DIRECTIONS - Every entry is to be transcribed as it stands. Images stay out.

[Camera intrinsics data]
[Start of Attachment]

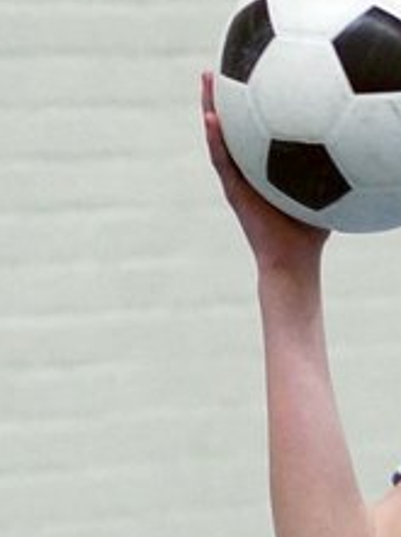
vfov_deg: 5.9
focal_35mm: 335
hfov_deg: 4.4
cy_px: 761
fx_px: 5189
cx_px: 749
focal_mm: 50
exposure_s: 1/200
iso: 1000
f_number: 2.2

[End of Attachment]

REPLY TO THE EXERCISE -
vfov_deg: 5.9
focal_35mm: 335
hfov_deg: 4.4
cy_px: 761
fx_px: 5189
cx_px: 749
focal_mm: 50
exposure_s: 1/200
iso: 1000
f_number: 2.2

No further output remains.